Your task is to copy every line of the entries that contains "lines".

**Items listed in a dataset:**
_ _ _

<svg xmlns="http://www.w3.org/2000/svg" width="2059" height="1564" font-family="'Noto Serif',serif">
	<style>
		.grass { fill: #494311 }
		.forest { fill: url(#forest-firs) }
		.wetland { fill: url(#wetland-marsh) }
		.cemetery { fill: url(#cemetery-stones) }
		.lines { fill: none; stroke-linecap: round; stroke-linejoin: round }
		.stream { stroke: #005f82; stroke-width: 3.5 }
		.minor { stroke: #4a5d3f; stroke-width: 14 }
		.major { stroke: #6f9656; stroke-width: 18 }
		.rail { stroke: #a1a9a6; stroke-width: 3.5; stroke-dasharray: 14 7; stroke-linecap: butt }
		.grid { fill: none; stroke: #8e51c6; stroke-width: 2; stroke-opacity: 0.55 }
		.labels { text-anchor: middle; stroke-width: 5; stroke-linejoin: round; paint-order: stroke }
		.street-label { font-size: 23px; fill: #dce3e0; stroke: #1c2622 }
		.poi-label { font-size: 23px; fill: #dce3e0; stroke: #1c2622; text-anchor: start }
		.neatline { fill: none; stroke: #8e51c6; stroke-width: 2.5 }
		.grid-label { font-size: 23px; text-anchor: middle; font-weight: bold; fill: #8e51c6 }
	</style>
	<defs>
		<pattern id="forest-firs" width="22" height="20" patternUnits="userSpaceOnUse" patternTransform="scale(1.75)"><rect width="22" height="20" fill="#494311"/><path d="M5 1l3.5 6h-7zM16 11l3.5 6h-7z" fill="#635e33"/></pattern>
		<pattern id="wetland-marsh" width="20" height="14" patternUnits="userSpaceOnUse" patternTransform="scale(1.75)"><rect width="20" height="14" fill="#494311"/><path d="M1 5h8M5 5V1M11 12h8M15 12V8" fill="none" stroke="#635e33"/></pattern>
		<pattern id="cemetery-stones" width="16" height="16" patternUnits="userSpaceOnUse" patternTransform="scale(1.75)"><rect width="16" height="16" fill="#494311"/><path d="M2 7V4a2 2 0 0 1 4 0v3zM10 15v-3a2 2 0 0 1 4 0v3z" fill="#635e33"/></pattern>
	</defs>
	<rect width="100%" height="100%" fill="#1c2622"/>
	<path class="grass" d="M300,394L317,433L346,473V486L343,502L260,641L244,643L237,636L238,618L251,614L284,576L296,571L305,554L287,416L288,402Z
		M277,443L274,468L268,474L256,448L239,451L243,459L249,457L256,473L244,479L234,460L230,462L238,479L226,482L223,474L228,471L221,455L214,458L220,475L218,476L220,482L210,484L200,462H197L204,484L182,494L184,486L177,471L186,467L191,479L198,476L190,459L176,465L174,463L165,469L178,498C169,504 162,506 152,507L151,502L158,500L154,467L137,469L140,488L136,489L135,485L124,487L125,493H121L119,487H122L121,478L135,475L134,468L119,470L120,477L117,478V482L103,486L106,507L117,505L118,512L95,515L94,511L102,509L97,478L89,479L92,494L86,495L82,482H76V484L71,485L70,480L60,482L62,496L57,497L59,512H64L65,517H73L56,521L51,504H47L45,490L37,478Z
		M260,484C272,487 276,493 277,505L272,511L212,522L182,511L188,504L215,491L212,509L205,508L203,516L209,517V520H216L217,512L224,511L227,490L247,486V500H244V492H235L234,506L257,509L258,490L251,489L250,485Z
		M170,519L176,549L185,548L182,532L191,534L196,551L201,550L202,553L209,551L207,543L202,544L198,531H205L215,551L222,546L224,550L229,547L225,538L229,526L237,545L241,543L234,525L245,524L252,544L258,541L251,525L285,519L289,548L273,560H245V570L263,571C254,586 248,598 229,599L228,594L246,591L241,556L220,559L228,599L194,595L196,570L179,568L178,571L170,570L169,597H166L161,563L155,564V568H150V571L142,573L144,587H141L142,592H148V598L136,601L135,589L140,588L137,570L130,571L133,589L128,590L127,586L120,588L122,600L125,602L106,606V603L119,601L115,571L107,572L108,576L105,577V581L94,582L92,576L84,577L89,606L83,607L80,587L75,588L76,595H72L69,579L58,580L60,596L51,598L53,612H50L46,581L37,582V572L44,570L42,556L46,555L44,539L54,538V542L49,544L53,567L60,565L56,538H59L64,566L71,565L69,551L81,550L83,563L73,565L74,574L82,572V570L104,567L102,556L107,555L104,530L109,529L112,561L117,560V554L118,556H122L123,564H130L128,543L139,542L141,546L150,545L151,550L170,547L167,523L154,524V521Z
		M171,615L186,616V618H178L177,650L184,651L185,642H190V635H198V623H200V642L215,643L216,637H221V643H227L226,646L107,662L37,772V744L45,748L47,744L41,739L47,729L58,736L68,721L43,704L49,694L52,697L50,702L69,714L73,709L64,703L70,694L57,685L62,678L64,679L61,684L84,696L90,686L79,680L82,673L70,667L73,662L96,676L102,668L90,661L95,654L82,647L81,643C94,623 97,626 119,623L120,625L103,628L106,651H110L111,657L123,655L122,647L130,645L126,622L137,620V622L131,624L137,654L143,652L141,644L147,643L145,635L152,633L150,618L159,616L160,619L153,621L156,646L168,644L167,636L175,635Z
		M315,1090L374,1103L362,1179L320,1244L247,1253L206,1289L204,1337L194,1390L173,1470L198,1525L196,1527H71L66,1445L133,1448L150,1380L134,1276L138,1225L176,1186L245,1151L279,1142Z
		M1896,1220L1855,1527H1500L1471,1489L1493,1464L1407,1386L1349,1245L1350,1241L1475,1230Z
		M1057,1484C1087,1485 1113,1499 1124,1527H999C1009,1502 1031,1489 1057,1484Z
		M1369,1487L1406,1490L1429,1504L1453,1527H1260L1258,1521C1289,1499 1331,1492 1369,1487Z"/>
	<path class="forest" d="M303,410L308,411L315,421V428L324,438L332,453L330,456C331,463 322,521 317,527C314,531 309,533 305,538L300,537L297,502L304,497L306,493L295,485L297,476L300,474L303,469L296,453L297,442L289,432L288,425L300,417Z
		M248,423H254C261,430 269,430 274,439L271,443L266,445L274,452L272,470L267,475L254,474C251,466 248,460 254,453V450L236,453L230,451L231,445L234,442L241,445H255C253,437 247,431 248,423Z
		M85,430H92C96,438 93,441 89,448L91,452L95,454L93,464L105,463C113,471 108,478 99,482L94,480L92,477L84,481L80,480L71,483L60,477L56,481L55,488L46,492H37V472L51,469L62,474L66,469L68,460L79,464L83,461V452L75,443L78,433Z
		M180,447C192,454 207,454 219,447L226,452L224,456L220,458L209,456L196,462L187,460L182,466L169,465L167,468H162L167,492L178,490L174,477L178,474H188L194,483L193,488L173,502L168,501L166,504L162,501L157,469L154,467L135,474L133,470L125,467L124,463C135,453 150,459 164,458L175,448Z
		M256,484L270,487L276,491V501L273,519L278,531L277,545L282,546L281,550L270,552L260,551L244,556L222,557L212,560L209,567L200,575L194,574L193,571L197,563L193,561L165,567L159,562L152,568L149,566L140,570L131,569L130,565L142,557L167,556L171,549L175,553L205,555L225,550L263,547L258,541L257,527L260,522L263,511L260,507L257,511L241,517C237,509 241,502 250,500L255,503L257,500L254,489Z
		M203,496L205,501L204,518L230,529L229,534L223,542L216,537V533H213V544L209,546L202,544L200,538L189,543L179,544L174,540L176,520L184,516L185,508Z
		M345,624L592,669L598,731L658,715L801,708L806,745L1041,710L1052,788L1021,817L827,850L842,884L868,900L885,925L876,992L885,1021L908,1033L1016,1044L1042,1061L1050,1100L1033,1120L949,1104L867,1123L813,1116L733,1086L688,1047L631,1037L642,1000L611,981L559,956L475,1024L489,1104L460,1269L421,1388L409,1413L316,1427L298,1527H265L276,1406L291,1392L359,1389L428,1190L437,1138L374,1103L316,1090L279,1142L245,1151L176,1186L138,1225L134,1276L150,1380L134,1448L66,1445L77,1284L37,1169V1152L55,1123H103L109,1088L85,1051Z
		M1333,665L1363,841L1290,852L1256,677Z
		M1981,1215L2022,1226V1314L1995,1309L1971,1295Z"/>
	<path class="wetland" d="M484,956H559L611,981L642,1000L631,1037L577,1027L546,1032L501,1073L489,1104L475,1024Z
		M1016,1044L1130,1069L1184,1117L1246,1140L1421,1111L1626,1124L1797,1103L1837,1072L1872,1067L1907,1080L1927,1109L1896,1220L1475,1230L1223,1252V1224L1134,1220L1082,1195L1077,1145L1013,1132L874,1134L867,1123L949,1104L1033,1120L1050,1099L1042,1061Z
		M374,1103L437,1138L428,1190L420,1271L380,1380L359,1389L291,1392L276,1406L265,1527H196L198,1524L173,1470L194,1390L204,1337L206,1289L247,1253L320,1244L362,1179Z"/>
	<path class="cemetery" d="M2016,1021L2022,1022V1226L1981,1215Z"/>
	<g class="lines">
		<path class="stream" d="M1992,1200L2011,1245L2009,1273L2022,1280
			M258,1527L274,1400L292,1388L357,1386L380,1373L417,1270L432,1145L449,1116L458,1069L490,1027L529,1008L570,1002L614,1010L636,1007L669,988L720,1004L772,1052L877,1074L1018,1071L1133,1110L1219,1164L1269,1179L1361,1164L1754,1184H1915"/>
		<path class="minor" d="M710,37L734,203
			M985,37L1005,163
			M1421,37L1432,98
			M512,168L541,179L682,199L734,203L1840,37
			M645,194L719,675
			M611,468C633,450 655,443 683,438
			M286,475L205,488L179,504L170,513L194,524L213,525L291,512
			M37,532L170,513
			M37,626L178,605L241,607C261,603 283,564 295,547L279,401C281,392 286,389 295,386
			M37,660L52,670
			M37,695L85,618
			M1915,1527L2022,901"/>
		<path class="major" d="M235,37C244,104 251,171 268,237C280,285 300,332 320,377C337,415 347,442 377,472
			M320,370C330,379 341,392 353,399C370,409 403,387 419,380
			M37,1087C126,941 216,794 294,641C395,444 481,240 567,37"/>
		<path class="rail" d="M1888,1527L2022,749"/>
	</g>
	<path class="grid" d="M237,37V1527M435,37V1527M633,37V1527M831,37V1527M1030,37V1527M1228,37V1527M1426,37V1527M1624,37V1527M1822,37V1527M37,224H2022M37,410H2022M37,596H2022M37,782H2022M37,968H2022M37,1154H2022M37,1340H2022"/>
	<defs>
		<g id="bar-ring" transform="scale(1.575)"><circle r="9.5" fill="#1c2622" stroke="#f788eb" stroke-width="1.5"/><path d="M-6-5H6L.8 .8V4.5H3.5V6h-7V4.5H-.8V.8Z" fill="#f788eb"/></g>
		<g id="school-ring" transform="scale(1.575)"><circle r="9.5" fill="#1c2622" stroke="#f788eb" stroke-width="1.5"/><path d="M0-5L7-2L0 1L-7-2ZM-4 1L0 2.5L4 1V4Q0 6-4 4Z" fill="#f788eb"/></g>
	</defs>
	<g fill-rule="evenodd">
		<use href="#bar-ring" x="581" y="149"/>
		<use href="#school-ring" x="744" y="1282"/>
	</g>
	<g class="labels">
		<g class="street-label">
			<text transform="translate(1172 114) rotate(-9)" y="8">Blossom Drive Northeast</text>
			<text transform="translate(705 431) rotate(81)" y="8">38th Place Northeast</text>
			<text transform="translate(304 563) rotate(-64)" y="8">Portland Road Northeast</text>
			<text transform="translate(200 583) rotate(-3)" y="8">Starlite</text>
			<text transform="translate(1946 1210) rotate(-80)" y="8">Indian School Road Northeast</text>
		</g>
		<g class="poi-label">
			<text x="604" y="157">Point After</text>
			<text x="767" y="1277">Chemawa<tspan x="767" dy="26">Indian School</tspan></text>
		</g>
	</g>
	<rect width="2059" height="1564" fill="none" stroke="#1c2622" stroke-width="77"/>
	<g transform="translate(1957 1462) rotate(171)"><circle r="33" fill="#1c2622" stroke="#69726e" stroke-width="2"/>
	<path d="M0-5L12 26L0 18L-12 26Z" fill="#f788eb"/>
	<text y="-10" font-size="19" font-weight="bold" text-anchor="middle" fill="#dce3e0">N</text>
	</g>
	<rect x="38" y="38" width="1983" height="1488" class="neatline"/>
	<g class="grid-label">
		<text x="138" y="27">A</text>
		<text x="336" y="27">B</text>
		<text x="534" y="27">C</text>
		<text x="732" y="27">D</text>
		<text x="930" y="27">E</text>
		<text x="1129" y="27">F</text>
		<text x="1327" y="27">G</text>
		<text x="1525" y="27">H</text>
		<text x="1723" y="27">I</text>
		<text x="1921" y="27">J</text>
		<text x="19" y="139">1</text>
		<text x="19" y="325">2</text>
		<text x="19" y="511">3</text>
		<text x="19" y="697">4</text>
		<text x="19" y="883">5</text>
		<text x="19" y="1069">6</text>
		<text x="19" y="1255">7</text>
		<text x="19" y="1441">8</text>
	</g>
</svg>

_ _ _

**Answer box:**
		.lines { fill: none; stroke-linecap: round; stroke-linejoin: round }
	<g class="lines">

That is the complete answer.